HOW TO COMPLETE THIS TASK: Update the records below by replacing each "Everyone" with "Anyone" and keeping everything else the same. Leave out the pictures.

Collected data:
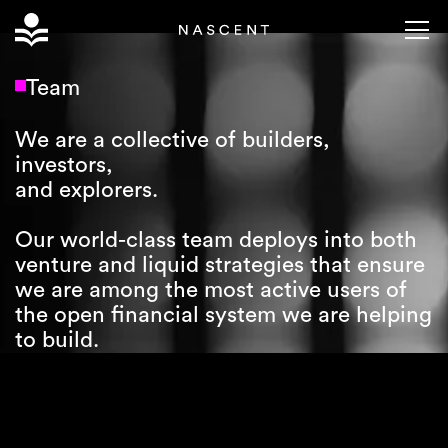
Team
We are a collective of builders,
investors,
and explorers.
Our world-class team deploys into both
venture and liquid strategies that ensure
we are among the most active users of
the open financial system we are helping
to build.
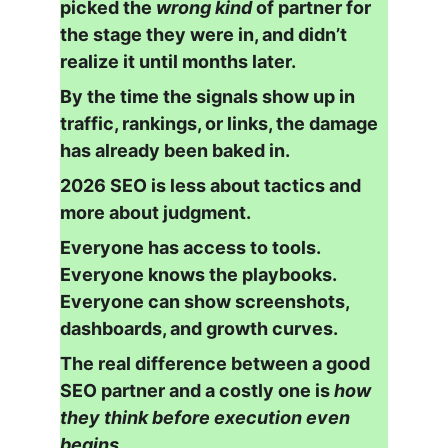
picked the 
wrong kind
 of partner for 
the stage they were in, and didn’t 
realize it until months later.
By the time the signals show up in 
traffic, rankings, or links, the damage 
has already been baked in.
2026 SEO is less about tactics and 
more about judgment.
Everyone has access to tools.
Everyone knows the playbooks.
Everyone can show screenshots, 
dashboards, and growth curves.
The real difference between a good 
SEO partner and a costly one is 
how 
they think before execution even 
begins
.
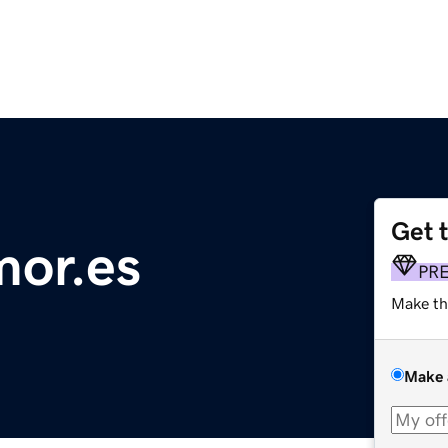
Get 
mor.es
PR
Make th
Make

FINAL ANSWER:
Team
We are a collective of builders,
investors,
and explorers.
Our world-class team deploys into both
venture and liquid strategies that ensure
we are among the most active users of
the open financial system we are helping
to build.
picked the 
wrong kind
 of partner for 
the stage they were in, and didn’t 
realize it until months later.
By the time the signals show up in 
traffic, rankings, or links, the damage 
has already been baked in.
2026 SEO is less about tactics and 
more about judgment.
Anyone has access to tools.
Anyone knows the playbooks.
Anyone can show screenshots, 
dashboards, and growth curves.
The real difference between a good 
SEO partner and a costly one is 
how 
they think before execution even 
begins
.
Get 
mor.es
PR
Make th
Make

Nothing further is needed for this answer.